● **The data**:
______________________________
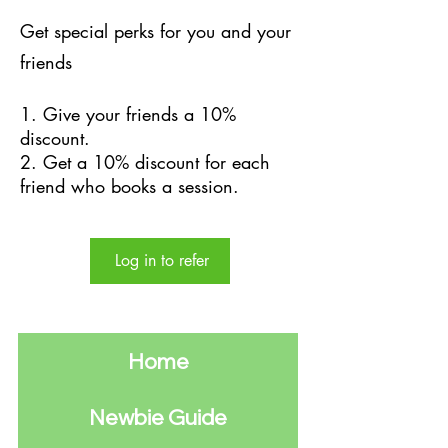
Get special perks for you and your
friends
Give your friends a 10%
discount.
Get a 10% discount for each
friend who books a session.
Log in to refer
Home
Newbie Guide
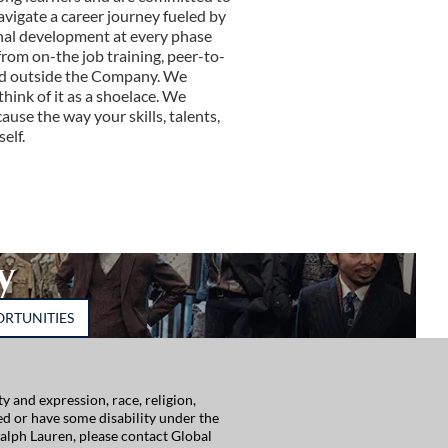
avigate a career journey fueled by
nal development at every phase
rom on-the job training, peer-to-
and outside the Company. We
think of it as a shoelace. We
use the way your skills, talents,
elf.
y
RTUNITIES
 and expression, race, religion,
red or have some disability under the
alph Lauren, please contact Global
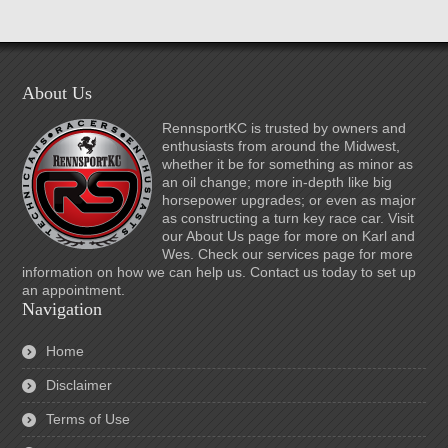
About Us
RennsportKC is trusted by owners and
enthusiasts from around the Midwest,
whether it be for something as minor as
an oil change; more in-depth like big
horsepower upgrades; or even as major
as constructing a turn key race car. Visit
our About Us page for more on Karl and
Wes. Check our services page for more
information on how we can help us. Contact us today to set up
an appointment.
Navigation
Home
Disclaimer
Terms of Use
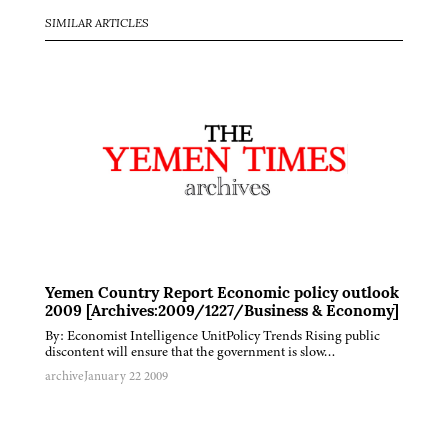
SIMILAR ARTICLES
Yemen Country Report Economic policy outlook
2009 [Archives:2009/1227/Business & Economy]
By: Economist Intelligence UnitPolicy Trends Rising public
discontent will ensure that the government is slow…
archive
January 22 2009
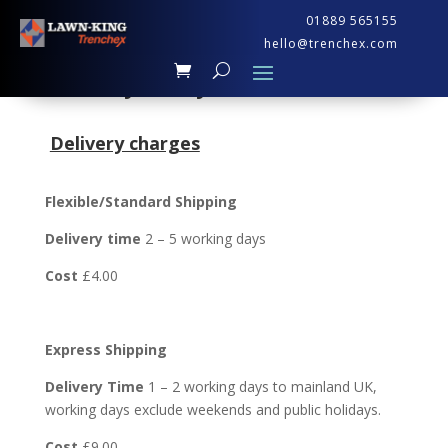
01889 565155
hello@trenchex.com
Delivery Policy
Delivery charges
Flexible/Standard Shipping
Delivery time
2 – 5 working days
Cost
£4.00
Express Shipping
Delivery Time
1 – 2 working days to mainland UK,
working days exclude weekends and public holidays.
Cost
£9.00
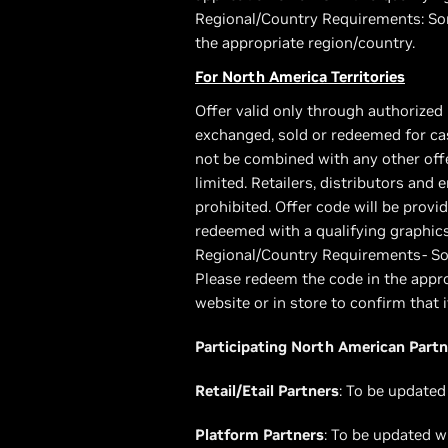
Regional/Country Requirements: Som
the appropriate region/country.
For North America Territories
Offer valid only through authorized
exchanged, sold or redeemed for cas
not be combined with any other offer
limited. Retailers, distributors and
prohibited. Offer code will be pro
redeemed with a qualifying graphic
Regional/Country Requirements- Som
Please redeem the code in the appro
website or in store to confirm that i
Participating North American Partn
Retail/Etail Partners
: To be updated
Platform Partners
: To be updated w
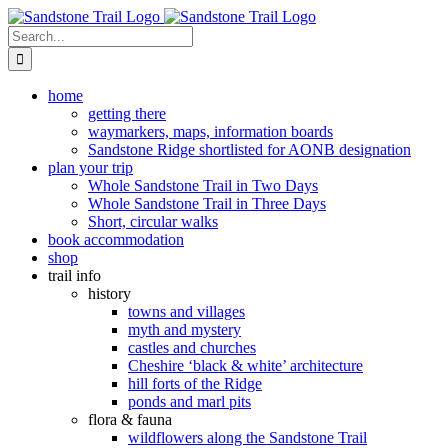
Skip
to
Search
content
for:
home
getting there
waymarkers, maps, information boards
Sandstone Ridge shortlisted for AONB designation
plan your trip
Whole Sandstone Trail in Two Days
Whole Sandstone Trail in Three Days
Short, circular walks
book accommodation
shop
trail info
history
towns and villages
myth and mystery
castles and churches
Cheshire ‘black & white’ architecture
hill forts of the Ridge
ponds and marl pits
flora & fauna
wildflowers along the Sandstone Trail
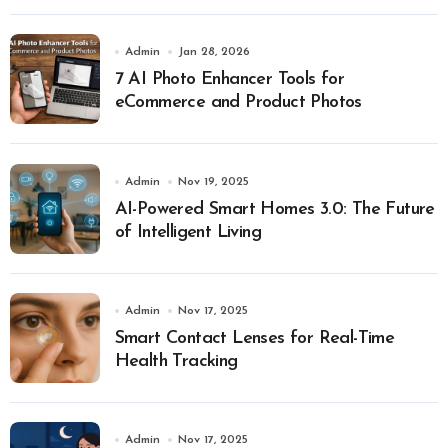
Admin
Jan 28, 2026
7 AI Photo Enhancer Tools for
eCommerce and Product Photos
Admin
Nov 19, 2025
AI-Powered Smart Homes 3.0: The Future
of Intelligent Living
Admin
Nov 17, 2025
Smart Contact Lenses for Real-Time
Health Tracking
Admin
Nov 17, 2025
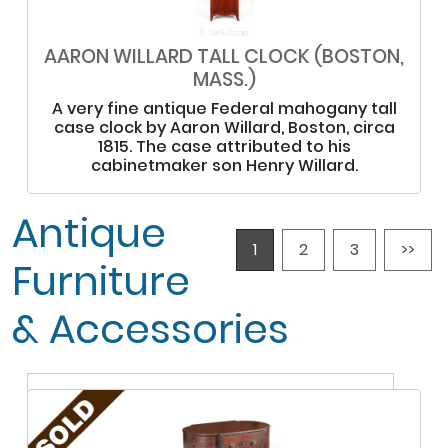
AARON WILLARD TALL CLOCK (BOSTON,
MASS.)
A very fine antique Federal mahogany tall
case clock by Aaron Willard, Boston, circa
1815. The case attributed to his
cabinetmaker son Henry Willard.
Antique
1
2
3
>>
Furniture
& Accessories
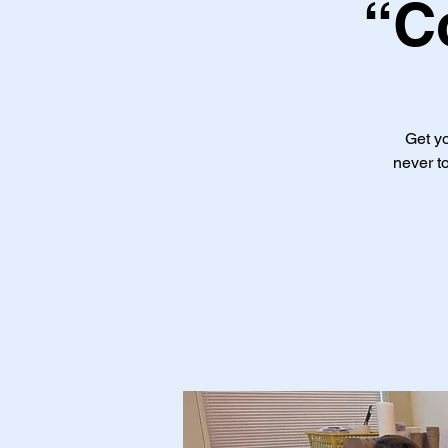
“C
Get yo
never to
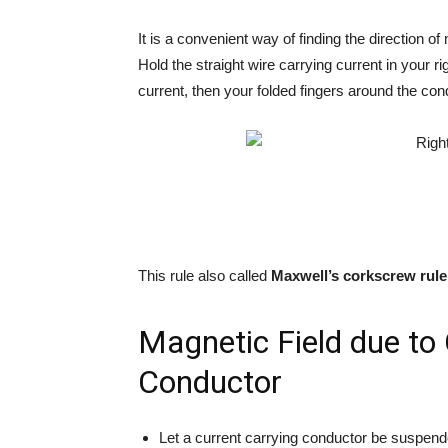
It is a convenient way of finding the direction o
Hold the straight wire carrying current in your r
current, then your folded fingers around the cond
This rule also called
Maxwell’s corkscrew rule
Magnetic Field due to 
Conductor
Let a current carrying conductor be suspended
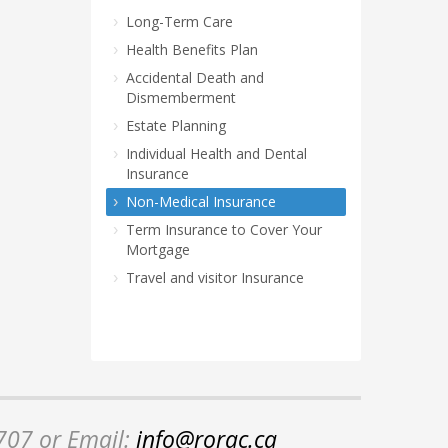
Long-Term Care
Health Benefits Plan
Accidental Death and
Dismemberment
Estate Planning
Individual Health and Dental
Insurance
Non-Medical Insurance
Term Insurance to Cover Your
Mortgage
Travel and visitor Insurance
2707 or Email:
info@rorac.ca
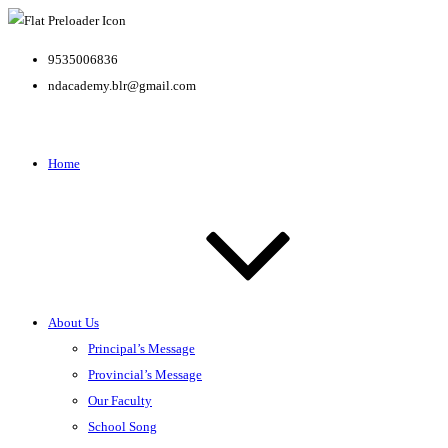
9535006836
ndacademy.blr@gmail.com
Home
About Us
Principal’s Message
Provincial’s Message
Our Faculty
School Song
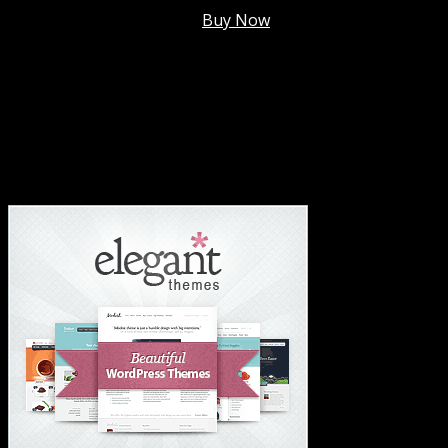
Membership @
$7.99/mo
.
Buy Now
#1 Hosting For Settled Business Or Scaling✅
#1 Hosting For Students Or Startups✅
#1 Wordpress Theme ✅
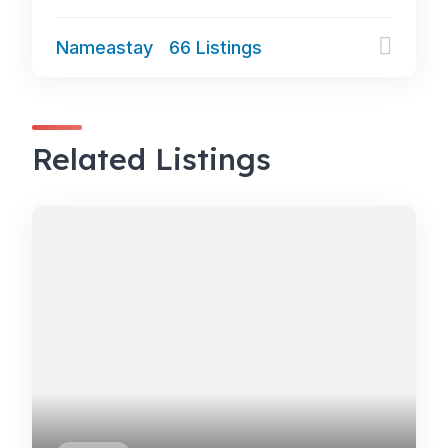
Nameastay
66 Listings
Related Listings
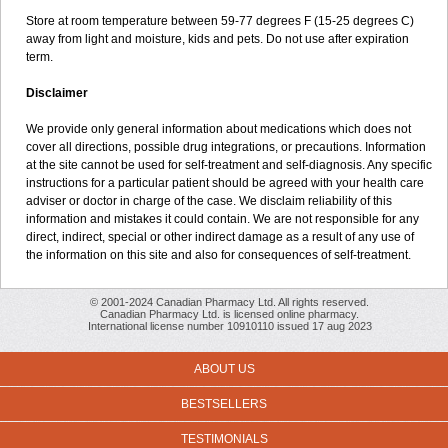
Store at room temperature between 59-77 degrees F (15-25 degrees C)
away from light and moisture, kids and pets. Do not use after expiration
term.
Disclaimer
We provide only general information about medications which does not
cover all directions, possible drug integrations, or precautions. Information
at the site cannot be used for self-treatment and self-diagnosis. Any specific
instructions for a particular patient should be agreed with your health care
adviser or doctor in charge of the case. We disclaim reliability of this
information and mistakes it could contain. We are not responsible for any
direct, indirect, special or other indirect damage as a result of any use of
the information on this site and also for consequences of self-treatment.
© 2001-2024 Canadian Pharmacy Ltd. All rights reserved.
Canadian Pharmacy Ltd. is licensed online pharmacy.
International license number 10910110 issued 17 aug 2023
ABOUT US
BESTSELLERS
TESTIMONIALS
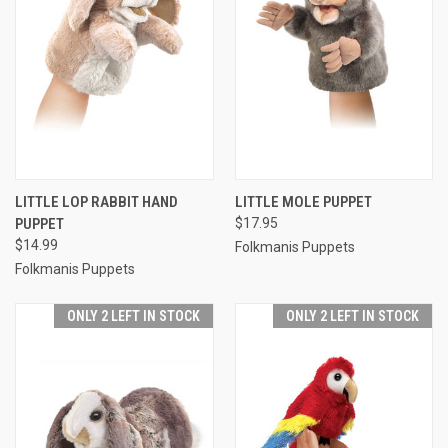
LITTLE LOP RABBIT HAND
LITTLE MOLE PUPPET
PUPPET
$17.95
$14.99
Folkmanis Puppets
Folkmanis Puppets
ONLY 2 LEFT IN STOCK
ONLY 2 LEFT IN STOCK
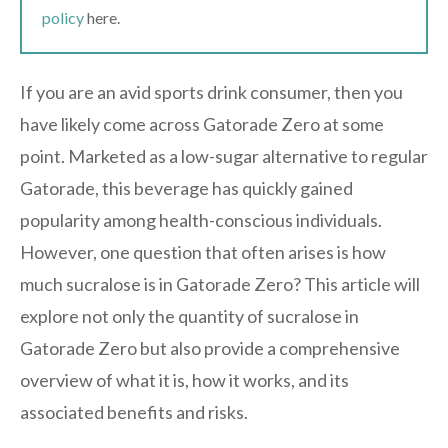
policy
here.
If you are an avid sports drink consumer, then you
have likely come across Gatorade Zero at some
point. Marketed as a low-sugar alternative to regular
Gatorade, this beverage has quickly gained
popularity among health-conscious individuals.
However, one question that often arises is how
much sucralose is in Gatorade Zero? This article will
explore not only the quantity of sucralose in
Gatorade Zero but also provide a comprehensive
overview of what it is, how it works, and its
associated benefits and risks.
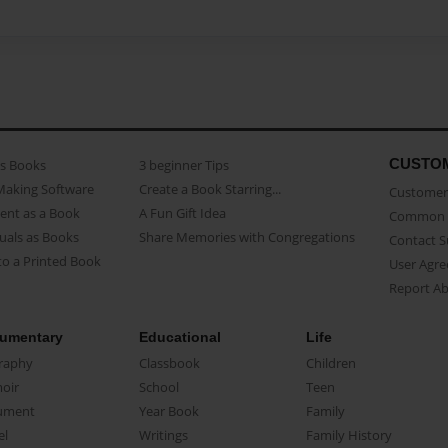
CUSTO
as Books
3 beginner Tips
Making Software
Create a Book Starring...
Customer 
ent as a Book
A Fun Gift Idea
Common 
uals as Books
Share Memories with Congregations
Contact 
o a Printed Book
User Agr
Report A
umentary
Educational
Life
raphy
Classbook
Children
oir
School
Teen
ument
Year Book
Family
el
Writings
Family History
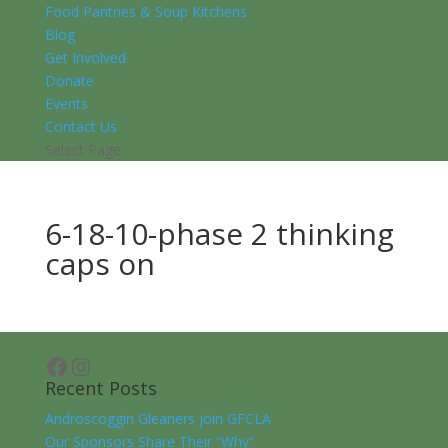
Food Pantries & Soup Kitchens
Blog
Get Involved
Donate
Events
Contact Us
Select Page
6-18-10-phase 2 thinking
caps on
Facebook
Instagram
Recent Posts
Androscoggin Gleaners join GFCLA
Our Sponsors Share Their “Why”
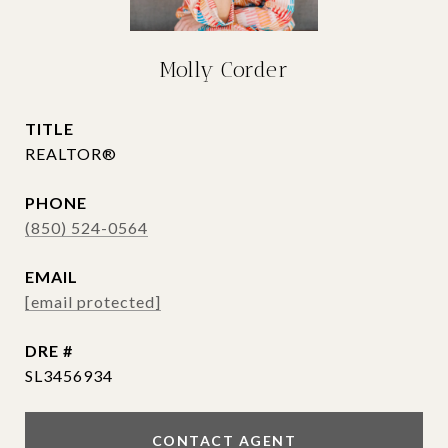
Molly Corder
TITLE
REALTOR®
PHONE
(850) 524-0564
EMAIL
[email protected]
DRE #
SL3456934
CONTACT AGENT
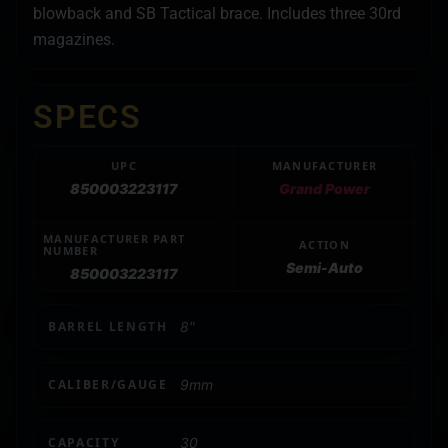
blowback and SB Tactical brace. Includes three 30rd
magazines.
SPECS
UPC
MANUFACTURER
850003223117
Grand Power
MANUFACTURER PART
ACTION
NUMBER
Semi-Auto
850003223117
BARREL LENGTH
8"
CALIBER/GAUGE
9mm
CAPACITY
30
______________________________
● **Your task**:
Look over the records. Copy the lines that include the word "Insurance".

● **Solved exercise**:
Insurance
Non-Medical Insurance
Term Insurance to Cover Your
Travel and visitor Insurance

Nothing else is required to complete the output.